In July, the NYCLU served the NYPD with a formal legal request to turnover
the database under the state’s Freedom of Information Law. The department
rejected the request at the end of August and denied the NYCLU’s administrative
appeal on October 15.
The NYCLU requested the information to allow for an independent analysis of
the department’s stop-and-frisk practices, which have been the subject of
enormous controversy since the 1999 shooting death of Amadou Diallo. The
controversy was rekindled last February when the department, under pressure from
the NYCLU, released printed reports revealing that more than half a million New
Yorkers were stopped in 2006 alone.
“The NYPD cannot conceal its stop-and-frisk practices from the public,” said
Donna Lieberman, executive director of the NYCLU. “New Yorkers have a right to
know if the police are stopping people on racially biased grounds.”

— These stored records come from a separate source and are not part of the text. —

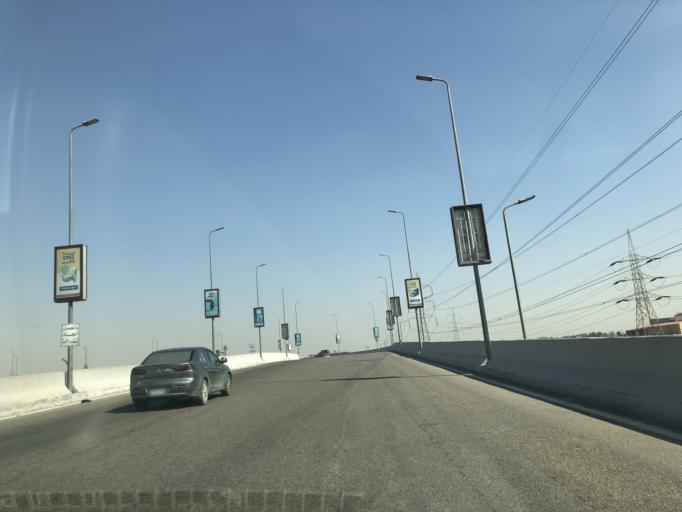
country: EG
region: Al Jizah
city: Madinat Sittah Uktubar
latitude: 29.9709
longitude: 31.0109
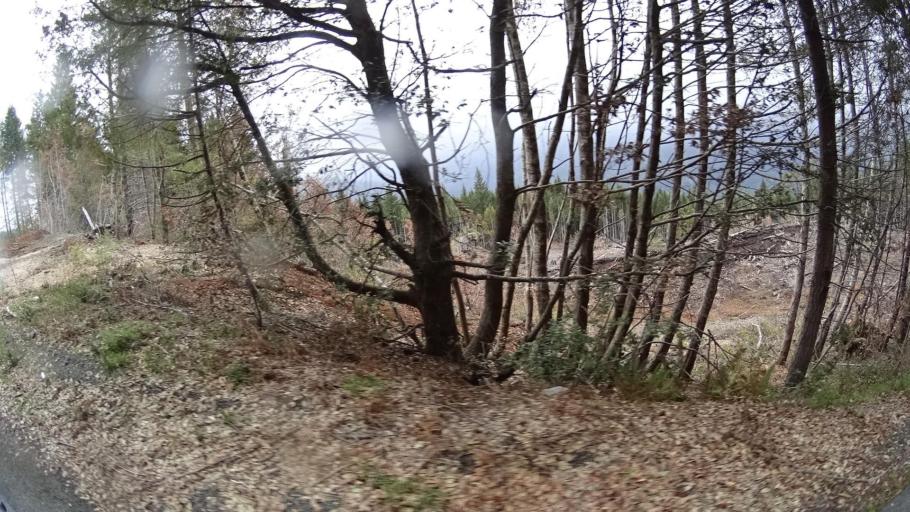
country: US
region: California
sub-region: Humboldt County
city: Willow Creek
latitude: 41.2019
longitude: -123.7886
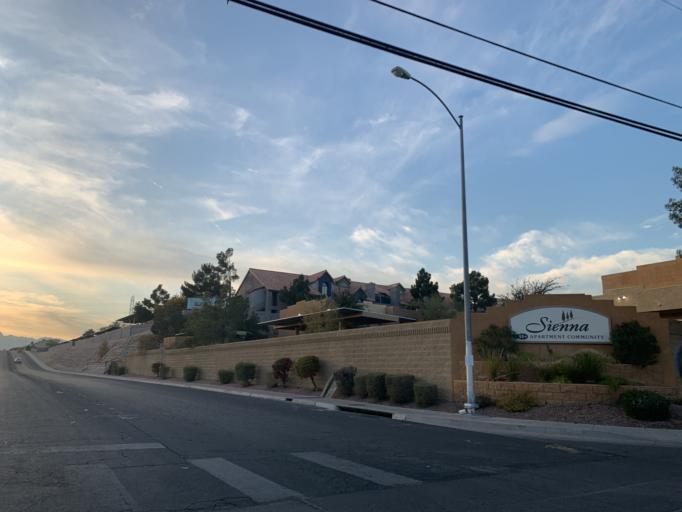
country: US
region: Nevada
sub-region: Clark County
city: Spring Valley
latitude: 36.1118
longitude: -115.2082
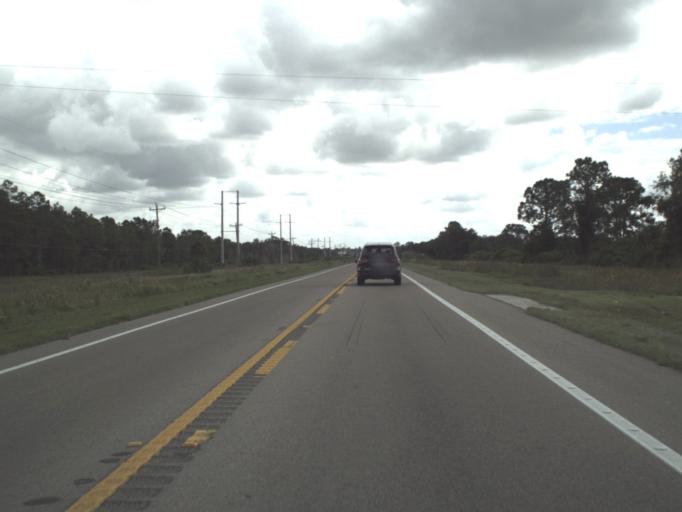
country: US
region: Florida
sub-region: Lee County
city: Gateway
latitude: 26.5644
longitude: -81.6738
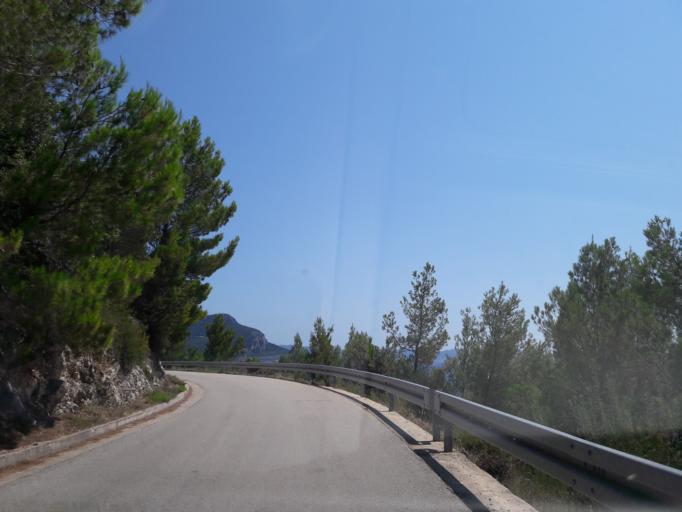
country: HR
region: Dubrovacko-Neretvanska
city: Blato
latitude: 42.9087
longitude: 17.4217
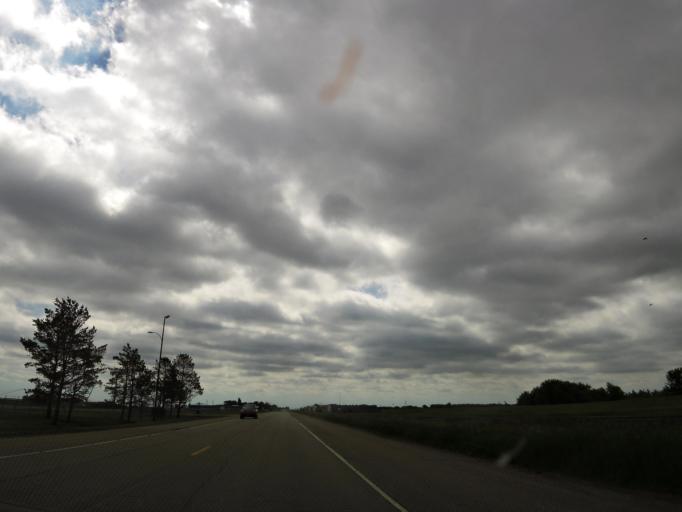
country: US
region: Minnesota
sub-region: Polk County
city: East Grand Forks
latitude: 47.9219
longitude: -97.0002
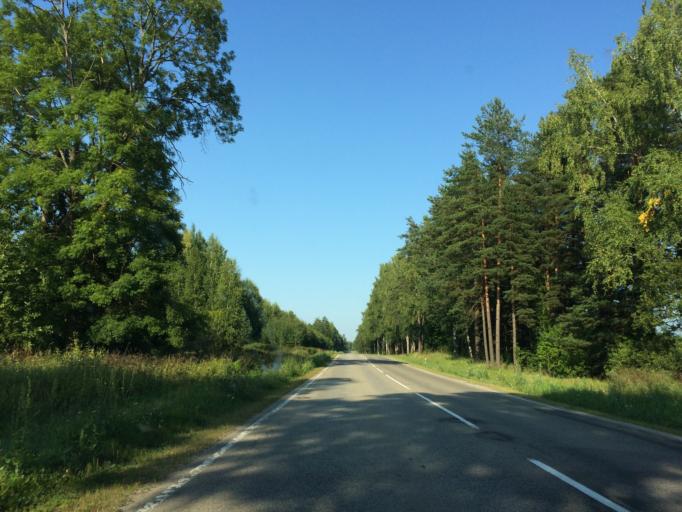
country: LV
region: Ludzas Rajons
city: Ludza
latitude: 56.5336
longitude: 27.5533
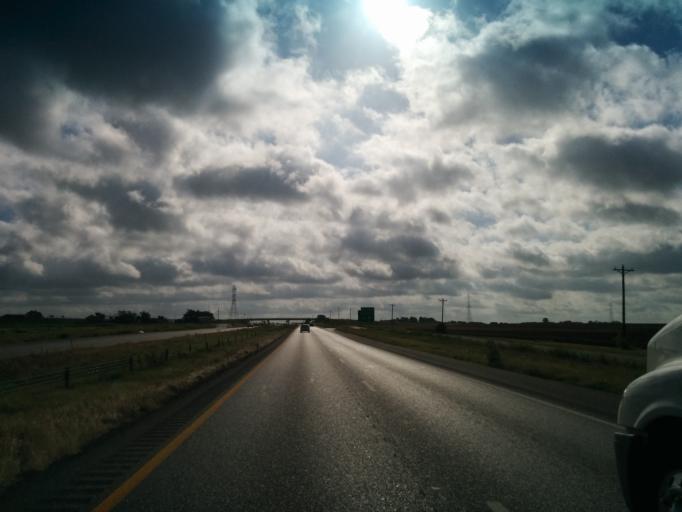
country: US
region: Texas
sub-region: Guadalupe County
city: Marion
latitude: 29.5345
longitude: -98.0914
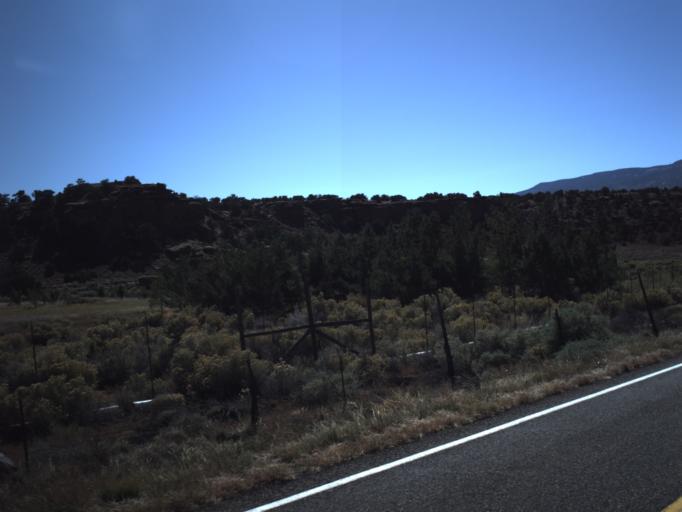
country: US
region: Utah
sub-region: Wayne County
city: Loa
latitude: 38.2888
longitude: -111.3950
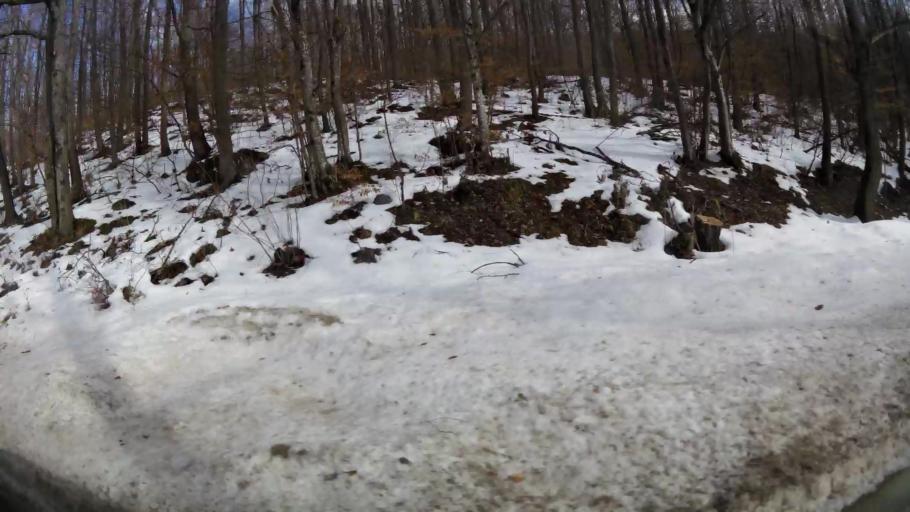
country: BG
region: Sofia-Capital
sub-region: Stolichna Obshtina
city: Sofia
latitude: 42.6330
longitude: 23.2249
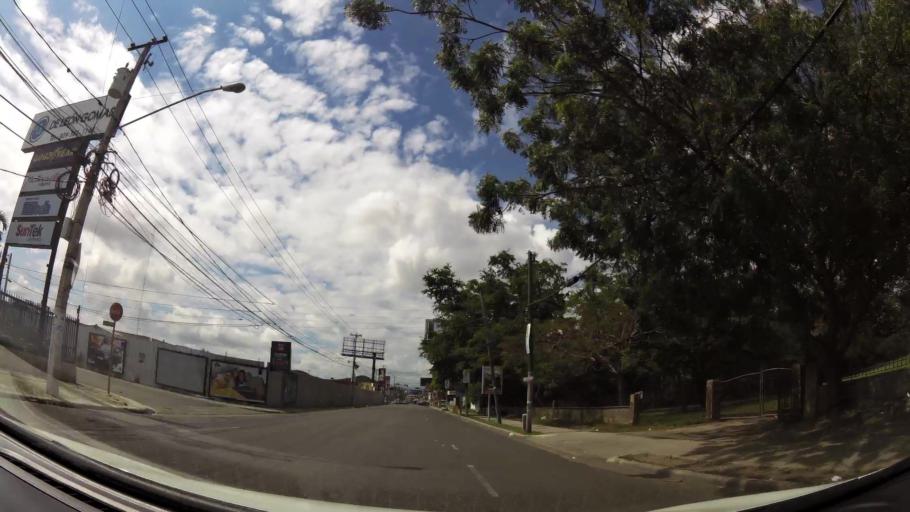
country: DO
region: Santiago
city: Santiago de los Caballeros
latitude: 19.4605
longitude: -70.6995
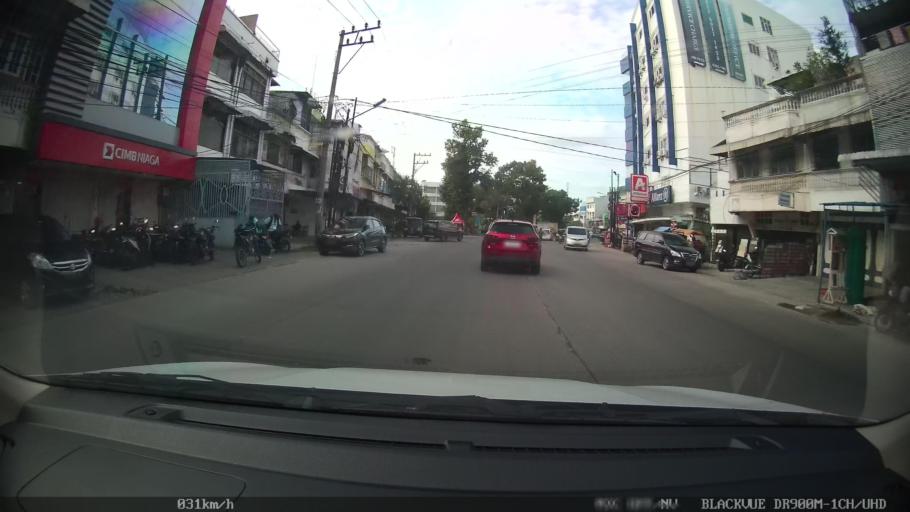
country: ID
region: North Sumatra
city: Medan
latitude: 3.6085
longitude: 98.6799
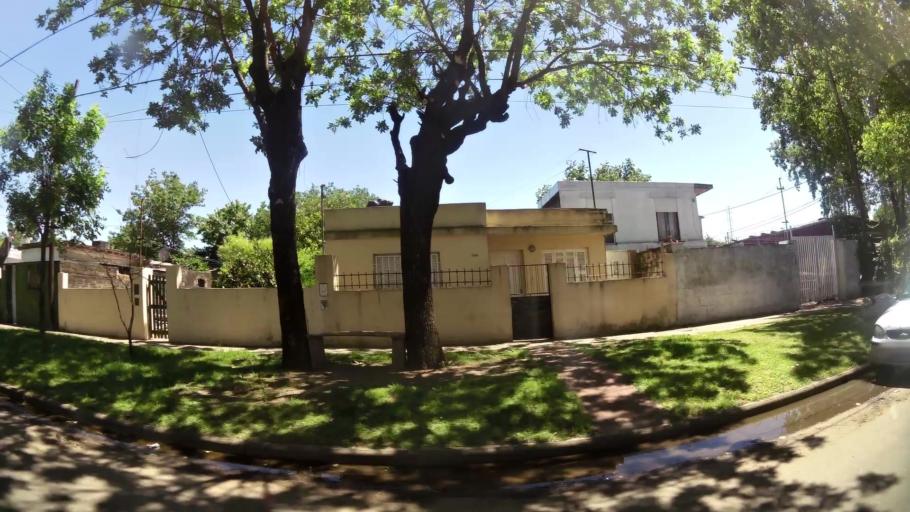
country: AR
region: Santa Fe
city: Perez
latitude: -32.9469
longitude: -60.7196
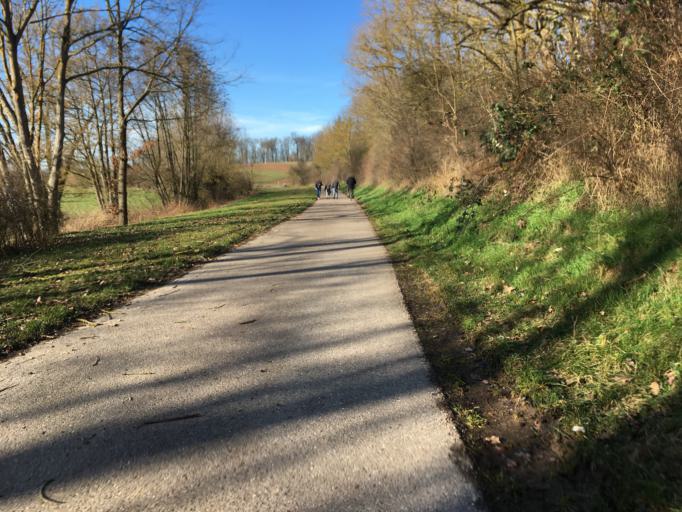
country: DE
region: Baden-Wuerttemberg
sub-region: Regierungsbezirk Stuttgart
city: Eppingen
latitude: 49.1527
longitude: 8.8939
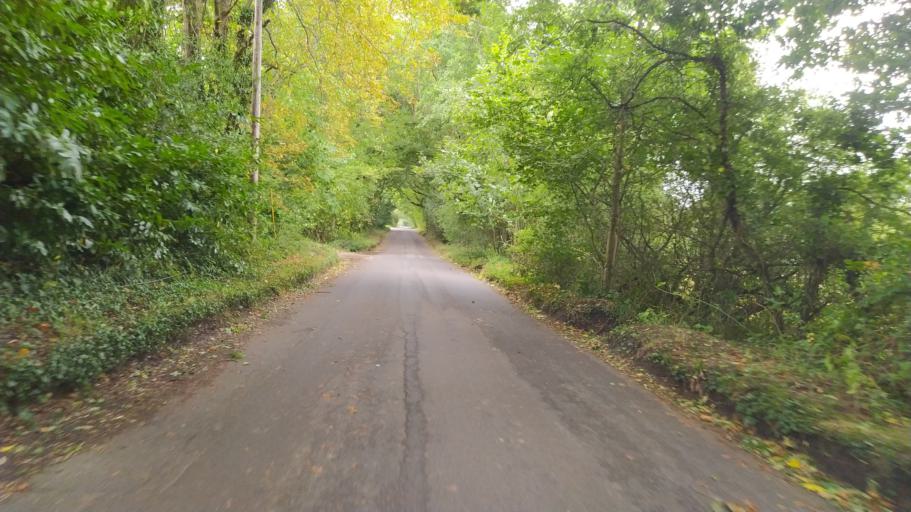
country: GB
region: England
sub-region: Dorset
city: Broadstone
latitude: 50.7653
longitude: -2.0297
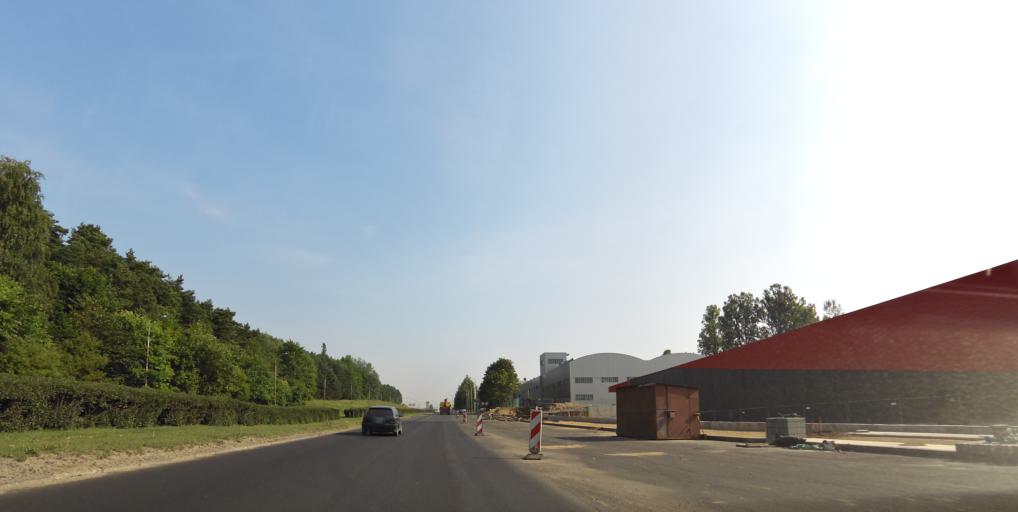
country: LT
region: Vilnius County
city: Seskine
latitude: 54.7058
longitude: 25.2668
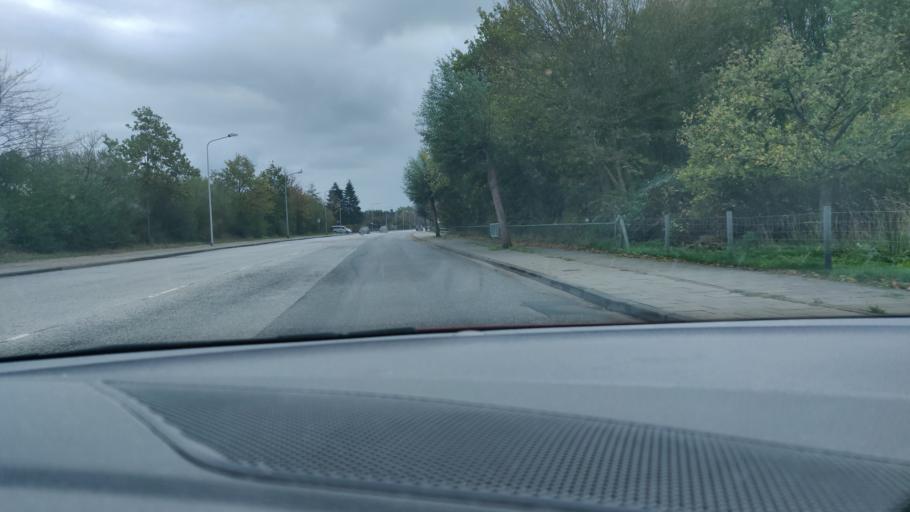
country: DE
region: Lower Saxony
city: Cuxhaven
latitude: 53.8785
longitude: 8.6752
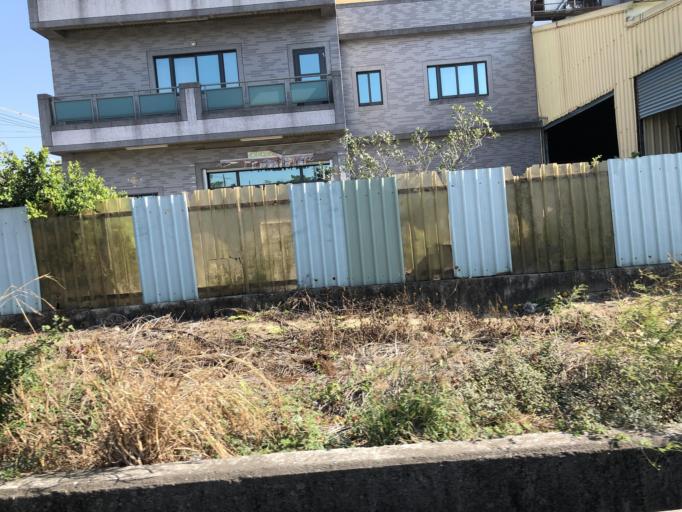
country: TW
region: Taiwan
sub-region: Tainan
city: Tainan
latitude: 23.0382
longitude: 120.3215
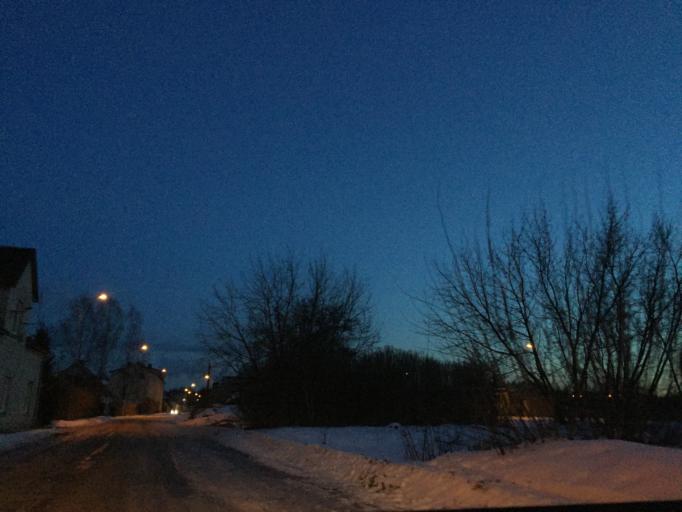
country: LV
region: Jaunjelgava
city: Jaunjelgava
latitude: 56.6199
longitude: 25.0883
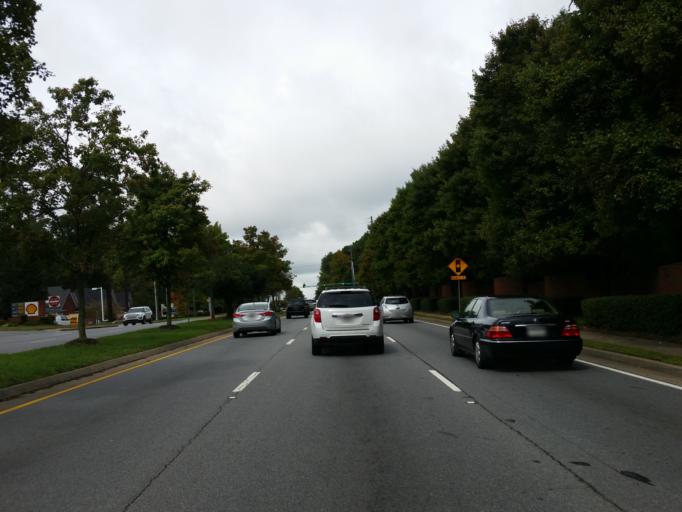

According to the printed reports released in February, in 2006 the NYPD
completed stop-and-frisk maneuvers on 508,540 individuals. Of that number,
458,104 people – about 90 percent of all people stopped – were engaged in no
unlawful activity whatsoever, as they were neither given a summons nor arrested.
Nearly 86 percent of all persons stopped were black or Hispanic.
While the printed reports released by the department provide important
information, any sophisticated analysis of the role of race in police stops
requires access to the database. Recognizing this, the NYPD, while refusing to
provide the database to the NYCLU or the City Council, provided it to the RAND
Corporation, which it has retained to study the stop-and-frisk practices.
“The secrecy surrounding the NYPD must stop,” said Christopher Dunn, NYCLU
associate legal director and lead counsel on the case. “If the police department
will not voluntarily release the information needed to independently examine its
stop-and-frisk practices, we are confident that the courts will require it do
so.”
Also serving as co-counsel on the case are Rebecca Bers, Meredith Laitner and
Samantha Marks, students from New York University Law School’s Civil Rights
Clinic, and Professor Claudia Angelos, who teaches in the clinic.